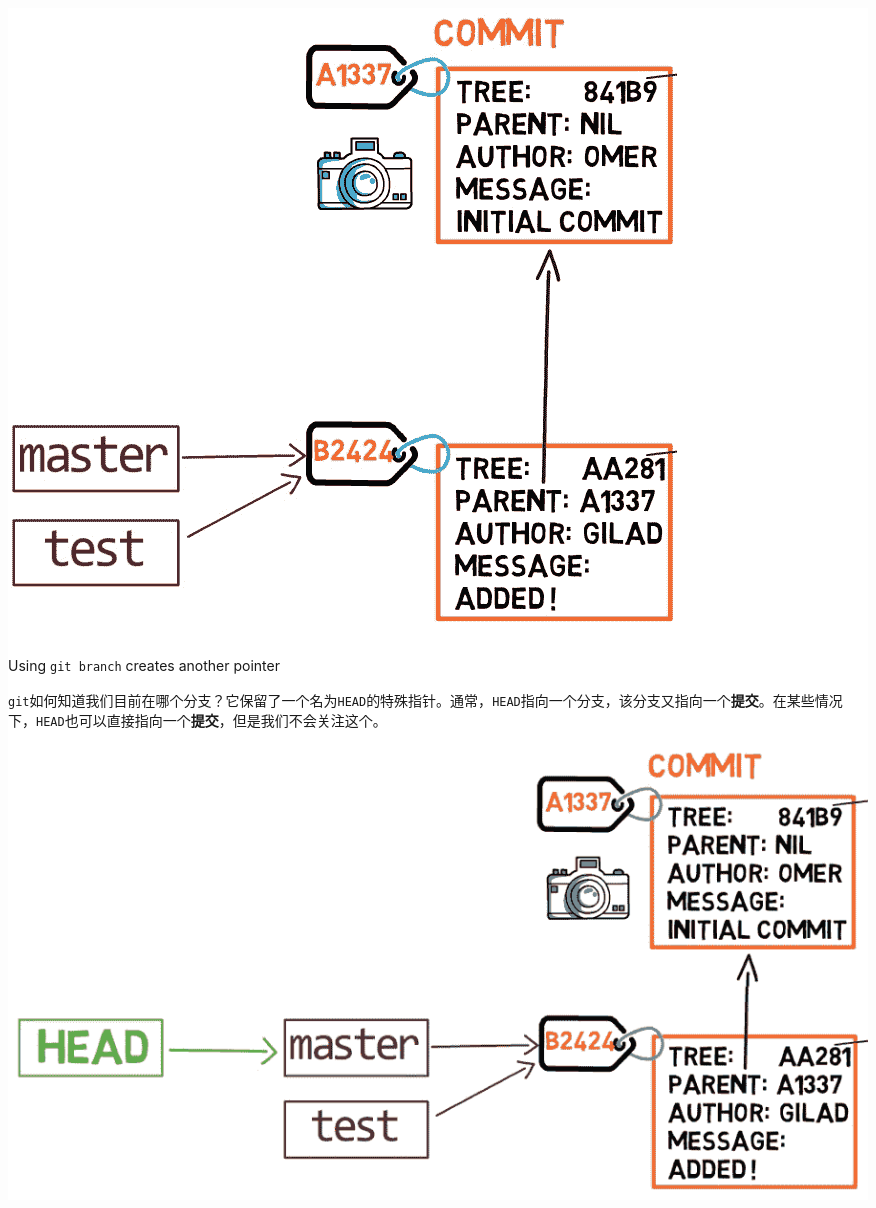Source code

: ![image-43](img/87605f28be75e81c401f5112eefa3196.png)

Using `git branch` creates another pointer

`git`如何知道我们目前在哪个分支？它保留了一个名为`HEAD`的特殊指针。通常，`HEAD`指向一个分支，该分支又指向一个**提交**。在某些情况下，`HEAD`也可以直接指向一个**提交**，但是我们不会关注这个。

![image-44](img/3dbd5723948ede4c8de8a4cb262a03c7.png)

*What the task asks*. Nothing but a number is wanted here: the count of lines in the listing with the word "image".

*Exercise output*. 2